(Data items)
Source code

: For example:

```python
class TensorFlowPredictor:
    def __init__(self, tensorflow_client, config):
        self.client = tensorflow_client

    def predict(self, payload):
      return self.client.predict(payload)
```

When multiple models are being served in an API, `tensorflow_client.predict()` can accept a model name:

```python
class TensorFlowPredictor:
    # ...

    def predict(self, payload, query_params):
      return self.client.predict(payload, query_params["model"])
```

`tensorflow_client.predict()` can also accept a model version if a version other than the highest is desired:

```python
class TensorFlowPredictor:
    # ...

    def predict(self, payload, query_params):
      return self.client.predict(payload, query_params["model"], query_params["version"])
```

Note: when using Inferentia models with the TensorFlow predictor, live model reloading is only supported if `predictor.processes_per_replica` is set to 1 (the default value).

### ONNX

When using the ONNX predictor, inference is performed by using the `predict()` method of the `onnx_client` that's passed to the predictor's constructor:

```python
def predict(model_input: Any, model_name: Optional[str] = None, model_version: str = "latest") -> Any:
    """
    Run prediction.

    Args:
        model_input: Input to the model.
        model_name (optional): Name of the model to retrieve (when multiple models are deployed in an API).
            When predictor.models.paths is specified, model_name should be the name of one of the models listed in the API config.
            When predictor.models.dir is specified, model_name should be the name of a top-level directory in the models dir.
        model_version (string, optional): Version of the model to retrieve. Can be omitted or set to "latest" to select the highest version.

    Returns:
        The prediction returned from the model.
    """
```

About this exercise - Start at the first line and transcribe the data exactly through the last.

Result for this exercise -
Source code

: For example:

```python
class TensorFlowPredictor:
    def __init__(self, tensorflow_client, config):
        self.client = tensorflow_client

    def predict(self, payload):
      return self.client.predict(payload)
```

When multiple models are being served in an API, `tensorflow_client.predict()` can accept a model name:

```python
class TensorFlowPredictor:
    # ...

    def predict(self, payload, query_params):
      return self.client.predict(payload, query_params["model"])
```

`tensorflow_client.predict()` can also accept a model version if a version other than the highest is desired:

```python
class TensorFlowPredictor:
    # ...

    def predict(self, payload, query_params):
      return self.client.predict(payload, query_params["model"], query_params["version"])
```

Note: when using Inferentia models with the TensorFlow predictor, live model reloading is only supported if `predictor.processes_per_replica` is set to 1 (the default value).

### ONNX

When using the ONNX predictor, inference is performed by using the `predict()` method of the `onnx_client` that's passed to the predictor's constructor:

```python
def predict(model_input: Any, model_name: Optional[str] = None, model_version: str = "latest") -> Any:
    """
    Run prediction.

    Args:
        model_input: Input to the model.
        model_name (optional): Name of the model to retrieve (when multiple models are deployed in an API).
            When predictor.models.paths is specified, model_name should be the name of one of the models listed in the API config.
            When predictor.models.dir is specified, model_name should be the name of a top-level directory in the models dir.
        model_version (string, optional): Version of the model to retrieve. Can be omitted or set to "latest" to select the highest version.

    Returns:
        The prediction returned from the model.
    """
```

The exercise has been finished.